Figures 1–4 shows that YH29407 increased the T cell-mediated anti-tumor effects; therefore, we expected that the T cell machinery-related transcriptome would also increase. To expand our understanding of the immune phenotype, RNA sequencing analysis of the YH29407 single treatment and YH29407 and aPD-1 combination treatment groups was performed. Comparisons of volcano plots between the single and combination treatment groups identified 359 transcripts (221 genes upregulated, 138 genes downregulated) that were differentially expressed (Figure 5A). For this analysis, cytokines and transcription factors were analyzed, as shown in the heat map (Figure 5B). It demonstrated specific gene clusters located in each group, with the YH29407 and aPD-1 combination group showing upregulated genes associated with T cell signaling and cytolytic activity. In particular, T cell-mediated and antigen-presentation pathways were likely involved in tumor suppression according to GSEA analysis (Figures 5C–F).
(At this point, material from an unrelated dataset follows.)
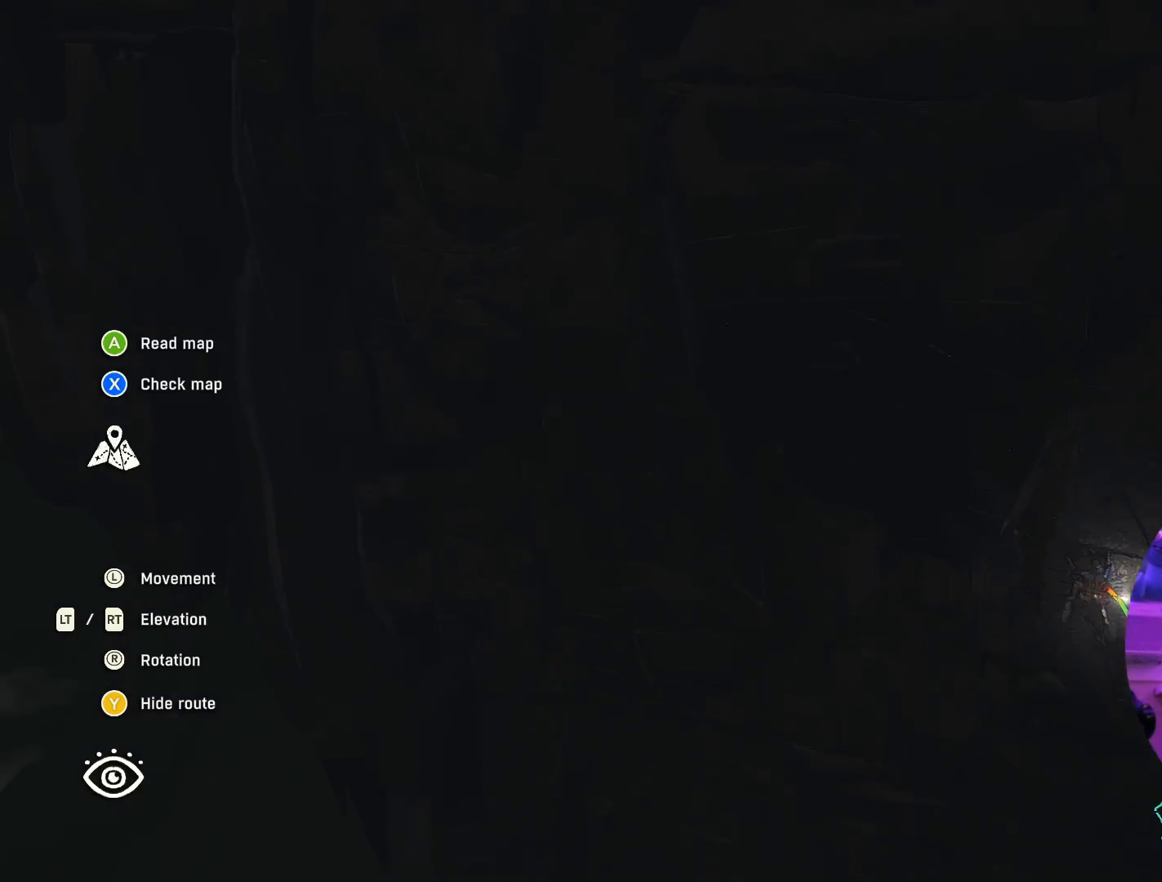
{"buttons": [], "left_stick": "up", "right_stick": "center", "events": [[17, "right_stick", "center"], [417, "left_stick", "right"], [500, "left_stick", "up"]]}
GSEA also revealed that the TCR signaling pathway (GO), antigen processing, and presentation (GO) were significantly enriched in the YH29407 and aPD-1 combination treatment group (Figures 5C,E,G). Leukocyte transendothelial migration (GO) and toll-like receptor signaling pathways were also increased in the YH29407 and aPD-1 combination group; however, the differences were not significant (Figure 5D and Figure 5F). Combination treatment with YH29407 and aPD-1 significantly increased the expression of NFATC2 and HLA-DQB1 compared to that in the single YH29407 treatment group (*p < 0.05, Figure 5C and Figure 5E). NFATC2 and HLA-DQB1 played key roles in suppressing tumor growth by increasing T cell machinery through the activation of T cells and antigen presentation, respectively. These data agree with the data in Figures 1–4, which indicate that CD8⁺ and CD4⁺ T cells increased after YH29407 and aPD-1 combination treatment. To identify clonally expanded cells as indicators of tumor specificity, we analyzed the TCR sequence. Compared to YH29407 alone, YH29407+aPD-1 combination treatment showed a change in CDR3 length, which could affect TCRB (which encodes TCRβ). Moreover, it was confirmed that the clonality of the rare clone was expanded in the combination treatment group (Figure 5H and Figure 5I). In addition, the diversity score was higher in the combination group; however, the difference was not statistically significant (Figure 5J).